Spark's groupByKey should be avoided – and here’s why

Spark’s groupByKey should be avoided – and here’s why

13 June 2023

Open Source Software

Written by Enrico Minack, Open Source Software Contributor.

Apache Spark is very popular when it comes to processing tabular data of arbitrary size. One common operation is to group the data by some columns to further process those grouped data. Spark has two ways of grouping data groupBy and groupByKey, while the latter works, it may cause performance issues in some cases. As good practice, avoid groupByKey whenever possible to prevent those performance issues.

Grouping data

Spark provides two ways to group and process data. Grouping can be done via groupBy and groupByKey. These functions return a RelationalGroupedDataset and a KeyValueGroupedDataset[K, V], respectively.
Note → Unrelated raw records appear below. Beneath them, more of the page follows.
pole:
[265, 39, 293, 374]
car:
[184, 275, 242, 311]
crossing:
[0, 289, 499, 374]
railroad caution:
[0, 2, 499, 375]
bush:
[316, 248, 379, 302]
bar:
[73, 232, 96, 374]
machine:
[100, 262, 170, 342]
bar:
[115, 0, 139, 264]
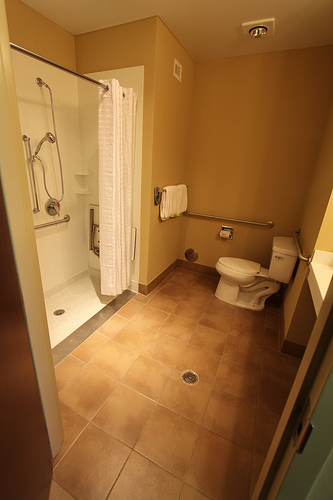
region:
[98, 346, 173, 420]
Brown tiled floor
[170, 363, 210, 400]
Drain on a tiled floor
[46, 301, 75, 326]
Drain on a white shower floor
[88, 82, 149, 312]
White shower curtain hanging up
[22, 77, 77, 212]
Silver shower faucet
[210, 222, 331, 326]
White toilet next to a wall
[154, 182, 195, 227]
Two white bath towels hanging up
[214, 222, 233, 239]
White roll of toilet paper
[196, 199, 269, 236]
Silver handle on a wall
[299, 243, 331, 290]
White counter top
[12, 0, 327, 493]
photograph of clean bathroom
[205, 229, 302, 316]
white toilet with closed lid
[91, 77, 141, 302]
white shower curtain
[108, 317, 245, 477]
light brown ceramic tile floor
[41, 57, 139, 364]
shower with no bath tub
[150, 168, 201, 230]
white towels hanging on wall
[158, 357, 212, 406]
silver drain in middle of tile floor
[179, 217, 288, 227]
silver safety handrails along wall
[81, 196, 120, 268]
pull out chair on shower wall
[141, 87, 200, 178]
mustard colored walls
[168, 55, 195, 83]
Air vent at top of wall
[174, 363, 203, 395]
Floor drain in tile floor.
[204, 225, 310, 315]
Toilet with silver grab bar above it.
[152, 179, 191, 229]
White towels hanging on a towel rack on wall.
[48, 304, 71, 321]
Drain in shower floor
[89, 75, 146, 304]
White waffle patterned shower curtain.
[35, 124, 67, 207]
Hand held shower nozzle.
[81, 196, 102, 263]
Fold down shower seat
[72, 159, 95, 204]
Two small shelves in corner of shower.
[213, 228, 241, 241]
toilet paper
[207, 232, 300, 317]
white porcelain toilet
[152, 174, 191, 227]
white towel hanging on a bar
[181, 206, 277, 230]
grey metal assistance bar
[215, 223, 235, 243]
toilet paper dispenser with a white roll of paper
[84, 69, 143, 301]
textured white shower curtain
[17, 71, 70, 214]
metal shower nozzle with removable handle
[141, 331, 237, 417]
brown tile floor with drain grate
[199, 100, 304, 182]
blank brown wall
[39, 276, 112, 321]
white shower floor with drain grate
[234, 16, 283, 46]
light fixture with metal center and black edging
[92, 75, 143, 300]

If you are already familiar with the differences between these two types of grouped datasets, you can jump right into the performance implications section further down. If you are not familiar with these two types, you may rightly ask:

Why are there two different types of grouped data?

Either type of grouped dataset provides different operations on groups. But before we dive into processing groups, here is an example dataset ds, that we use throughout this article:

// just here to make sure our tiny example dataset does not optimize joins
spark.conf.set("spark.sql.autoBroadcastJoinThreshold", -1)
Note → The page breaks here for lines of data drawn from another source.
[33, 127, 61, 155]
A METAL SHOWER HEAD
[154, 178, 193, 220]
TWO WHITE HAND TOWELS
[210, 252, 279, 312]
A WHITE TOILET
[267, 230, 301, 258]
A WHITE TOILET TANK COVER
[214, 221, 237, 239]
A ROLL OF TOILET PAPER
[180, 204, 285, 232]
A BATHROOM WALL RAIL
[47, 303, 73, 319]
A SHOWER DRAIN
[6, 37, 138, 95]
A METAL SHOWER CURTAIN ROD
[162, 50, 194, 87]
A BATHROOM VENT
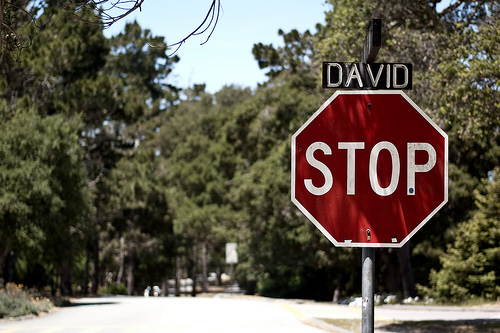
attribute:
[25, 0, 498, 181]
blue sky — clear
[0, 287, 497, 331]
road — asphalt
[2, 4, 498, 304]
trees — green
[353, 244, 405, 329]
pole — metal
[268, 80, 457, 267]
stop sign — red, white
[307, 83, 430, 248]
sign — red 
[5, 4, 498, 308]
grove — thick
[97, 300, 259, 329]
road — light grey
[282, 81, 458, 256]
octagon — red, white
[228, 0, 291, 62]
sky — cloudless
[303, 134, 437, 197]
white letters — white 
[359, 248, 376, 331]
pole — grey 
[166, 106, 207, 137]
trees — green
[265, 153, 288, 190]
trees — green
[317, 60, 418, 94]
name — David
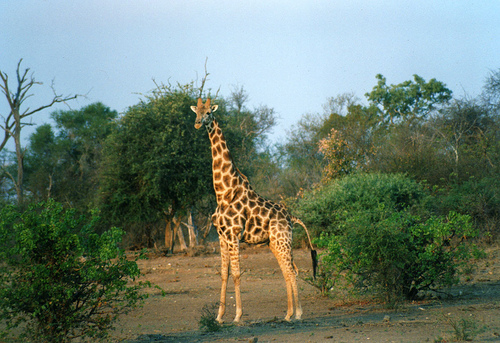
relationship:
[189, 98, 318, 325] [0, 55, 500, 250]
giraffe in bushes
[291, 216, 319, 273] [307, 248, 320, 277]
tail with hair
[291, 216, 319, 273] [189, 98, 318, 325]
tail of giraffe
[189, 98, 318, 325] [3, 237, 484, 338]
giraffe in dirt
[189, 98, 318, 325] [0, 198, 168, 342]
giraffe between bush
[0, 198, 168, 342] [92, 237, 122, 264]
bush with leaves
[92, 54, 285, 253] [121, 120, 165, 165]
tree with leaves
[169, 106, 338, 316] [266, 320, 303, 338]
giraffe standing in dirt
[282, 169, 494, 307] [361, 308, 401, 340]
bush in dirt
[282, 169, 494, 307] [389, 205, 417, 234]
bush with leafs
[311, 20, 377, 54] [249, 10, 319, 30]
sky with clouds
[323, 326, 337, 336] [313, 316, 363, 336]
rocks in dirt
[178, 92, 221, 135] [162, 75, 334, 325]
head of giraffe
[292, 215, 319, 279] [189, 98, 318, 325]
tail of giraffe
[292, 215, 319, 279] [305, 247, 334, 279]
tail with hair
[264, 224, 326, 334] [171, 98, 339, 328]
legs of giraffe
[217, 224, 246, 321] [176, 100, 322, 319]
legs of giraffe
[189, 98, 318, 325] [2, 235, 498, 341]
giraffe on field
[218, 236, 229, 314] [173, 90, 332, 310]
legs of giraffe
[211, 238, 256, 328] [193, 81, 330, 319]
legs of giraffe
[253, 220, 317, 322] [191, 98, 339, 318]
legs of giraffe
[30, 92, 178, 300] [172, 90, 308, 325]
trees around giraffe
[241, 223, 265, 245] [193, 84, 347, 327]
belly of giraffe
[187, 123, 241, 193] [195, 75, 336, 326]
neck of giraffe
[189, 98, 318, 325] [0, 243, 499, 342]
giraffe standing on dirt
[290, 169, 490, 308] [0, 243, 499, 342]
bush in dirt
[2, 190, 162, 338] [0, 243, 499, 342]
bush in dirt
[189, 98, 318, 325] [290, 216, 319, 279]
giraffe has tail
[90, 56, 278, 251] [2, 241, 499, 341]
tree in field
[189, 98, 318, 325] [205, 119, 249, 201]
giraffe has neck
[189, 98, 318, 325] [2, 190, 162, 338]
giraffe standing next to bush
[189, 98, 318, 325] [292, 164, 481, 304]
giraffe standing next to bush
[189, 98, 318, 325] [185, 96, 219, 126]
giraffe has head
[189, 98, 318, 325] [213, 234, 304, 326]
giraffe has legs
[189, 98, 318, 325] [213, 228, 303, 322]
giraffe has legs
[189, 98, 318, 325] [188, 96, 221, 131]
giraffe has face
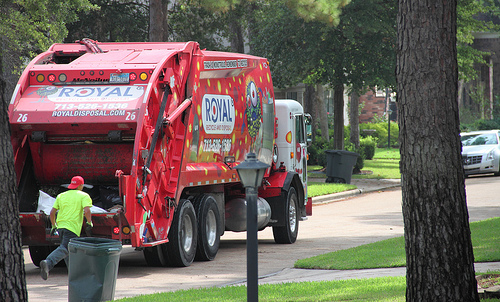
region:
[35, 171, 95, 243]
man wearing hat backwards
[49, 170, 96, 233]
man wearing green shirt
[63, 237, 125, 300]
garbage can on the sidewalk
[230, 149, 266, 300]
streetlamp on the sidewalk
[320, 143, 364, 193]
black dumpster on the lawn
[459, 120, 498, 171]
white car parked on side of road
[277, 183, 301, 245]
black tire on the truck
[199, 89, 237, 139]
royal sign on side of the truck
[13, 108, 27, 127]
number 26 on back of truck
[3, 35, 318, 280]
a red trash truck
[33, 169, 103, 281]
man following a trash truck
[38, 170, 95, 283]
man is wearing a red baseball cap back to front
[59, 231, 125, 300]
dark grey trash can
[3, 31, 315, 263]
trash truck is heavily decorated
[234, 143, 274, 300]
short street lamp in the foreground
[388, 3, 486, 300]
tall trunk of a tree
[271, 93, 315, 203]
cab of a trash truck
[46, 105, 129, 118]
website of the trash disposal company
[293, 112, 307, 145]
window on the side of a trash truck cab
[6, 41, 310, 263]
trash truck driving down the road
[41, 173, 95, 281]
man throwing trash in truck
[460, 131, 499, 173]
parked car on road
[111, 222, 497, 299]
bright green grass in yards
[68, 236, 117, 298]
trash can by the road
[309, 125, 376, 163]
bushes separating yards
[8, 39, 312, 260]
trash truck is painted red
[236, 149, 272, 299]
light pole by driveway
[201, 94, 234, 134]
royal logo on side of truck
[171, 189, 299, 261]
large wheels on truck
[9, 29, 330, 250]
a garbage truck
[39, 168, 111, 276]
garbage man running behing garabge truck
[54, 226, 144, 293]
empty garbage can that has just been emptied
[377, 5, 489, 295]
large tree trunk in a yard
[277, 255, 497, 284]
a paved driveway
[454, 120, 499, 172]
cadillac sedan parked on the street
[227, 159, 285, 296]
a lamp post in a yard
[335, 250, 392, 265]
lush, manicured green lawn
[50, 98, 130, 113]
trash service's phone number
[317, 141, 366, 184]
garbage can on street corner waiting to be emptied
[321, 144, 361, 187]
green trash can with wheels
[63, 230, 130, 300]
trash can with a dent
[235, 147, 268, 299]
an outside black lamp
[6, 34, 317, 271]
a red garbage truck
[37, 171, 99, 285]
a man with a red hat running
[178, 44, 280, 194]
polka dots on side of truck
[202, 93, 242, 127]
the word royal in blue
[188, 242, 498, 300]
green grass on both sides of sidewalk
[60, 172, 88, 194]
person wearing there hat backwards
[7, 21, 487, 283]
garbage truck driving down the street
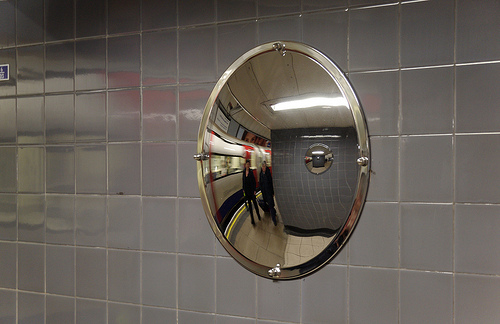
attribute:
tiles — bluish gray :
[404, 135, 472, 203]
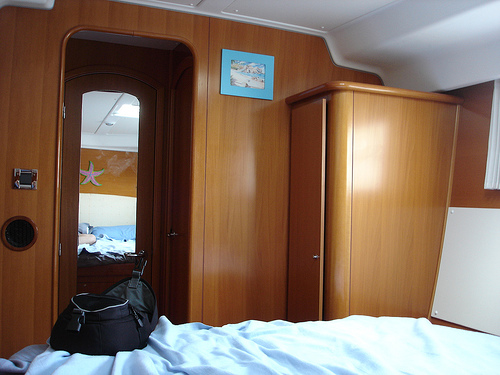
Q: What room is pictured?
A: It is a bedroom.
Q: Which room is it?
A: It is a bedroom.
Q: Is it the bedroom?
A: Yes, it is the bedroom.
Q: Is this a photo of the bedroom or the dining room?
A: It is showing the bedroom.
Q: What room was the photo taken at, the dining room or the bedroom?
A: It was taken at the bedroom.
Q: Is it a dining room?
A: No, it is a bedroom.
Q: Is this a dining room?
A: No, it is a bedroom.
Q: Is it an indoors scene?
A: Yes, it is indoors.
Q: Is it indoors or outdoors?
A: It is indoors.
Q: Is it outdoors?
A: No, it is indoors.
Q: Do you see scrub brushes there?
A: No, there are no scrub brushes.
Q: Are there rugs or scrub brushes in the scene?
A: No, there are no scrub brushes or rugs.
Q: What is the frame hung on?
A: The frame is hung on the wall.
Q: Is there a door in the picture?
A: Yes, there is a door.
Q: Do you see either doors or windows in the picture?
A: Yes, there is a door.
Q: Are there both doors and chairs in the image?
A: No, there is a door but no chairs.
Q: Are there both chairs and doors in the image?
A: No, there is a door but no chairs.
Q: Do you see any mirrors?
A: Yes, there is a mirror.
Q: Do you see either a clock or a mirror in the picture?
A: Yes, there is a mirror.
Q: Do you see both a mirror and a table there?
A: No, there is a mirror but no tables.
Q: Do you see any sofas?
A: No, there are no sofas.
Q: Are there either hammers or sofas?
A: No, there are no sofas or hammers.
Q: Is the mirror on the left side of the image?
A: Yes, the mirror is on the left of the image.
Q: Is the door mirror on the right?
A: No, the mirror is on the left of the image.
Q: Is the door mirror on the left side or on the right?
A: The mirror is on the left of the image.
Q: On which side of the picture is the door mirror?
A: The mirror is on the left of the image.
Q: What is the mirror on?
A: The mirror is on the door.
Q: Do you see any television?
A: No, there are no televisions.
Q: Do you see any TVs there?
A: No, there are no tvs.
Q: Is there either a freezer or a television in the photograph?
A: No, there are no televisions or refrigerators.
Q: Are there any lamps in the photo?
A: No, there are no lamps.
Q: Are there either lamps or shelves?
A: No, there are no lamps or shelves.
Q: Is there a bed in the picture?
A: Yes, there is a bed.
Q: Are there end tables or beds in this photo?
A: Yes, there is a bed.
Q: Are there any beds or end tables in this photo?
A: Yes, there is a bed.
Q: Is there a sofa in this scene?
A: No, there are no sofas.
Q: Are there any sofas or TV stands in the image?
A: No, there are no sofas or TV stands.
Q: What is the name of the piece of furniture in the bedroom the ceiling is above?
A: The piece of furniture is a bed.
case class Val(id: Long, number: Int)
val ds = Seq((1, 1), (1, 2), (1, 3), (2, 2), (2, 3), (3, 3)).toDF("id", "number").as[Val]
ds.show

+---+------+
| id|number|
+---+------+
|  1|     1|
|  1|     2|
|  1|     3|
|  2|     2|
|  2|     3|
|  3|     3|
+---+------+

We will use column "id" as the grouping column, so we will get three groups.

Aggregating groups

Both types of grouped datasets RelationalGroupedDataset and KeyValueGroupedDataset[K, V] allow for aggregating groups. This is the most common way to process grouped data. An aggregate function returns a single row per group.

Grouping with groupBy and aggregating the groups returns a DataFrame with schema id: int, sum: bigint:

ds.groupBy("id")
  .agg(sum("number").as("sum"))
  .show()

+---+---+
| id|sum|
+---+---+
|  1|  6|
|  2|  5|
|  3|  3|
+---+---+

Grouping with groupByKey and aggregating the groups returns a DataSet[(Int, Int)] with schema key: int, sum: bigint:

ds.groupByKey(row => row.id)
  .agg(sum("number").as("sum").as[Int])
  .show()

+---+---+
|key|sum|
+---+---+
|  1|  6|
|  2|  5|
|  3|  3|
+---+---+

We have seen that both types of grouped data are pretty similar when it comes to aggregating groups, but only one allows us to iterate group values.

Iterate group values

Only KeyValueGroupedDataset[K, V] allows to process groups with a function defined by the user. That function obtains an iterator and can return an arbitrary number of rows. Hence, the groupByKey grouped data can be processed into none, one or many rows per group. The user has more possibilities processing the groups with groupByKey than with groupBy.

// return first and last element of iterator
def firstAndLast[T](id: Long, it: Iterator[T]): Iterator[T] = {
  if (it.hasNext) {
    val first = it.next
    if (it.hasNext) {
      Iterator(first, it.reduceLeft((b, n) => n))
    } else {
      Iterator.single(first)
    }
  } else {
    Iterator.empty
  }
}

// now get the first and last row of each group
// group by row id
ds.groupByKey(row => row.id)
  // call firstAndLast for each id and group iterator
  .flatMapGroups(firstAndLast)
  .show()

+---+-----+
| id|value|
+---+-----+
|  1|    1|
|  1|    3|
|  2|    2|
|  2|    3|
|  3|    3|
+---+-----+

We have seen that the two grouped datasets RelationalGroupedDataset and KeyValueGroupedDataset[K, V] provide similar, but also differing, functions on grouped data.

But are there also differences other than functional (API)?

In fact, there can be a significant performance penalty using one over the other.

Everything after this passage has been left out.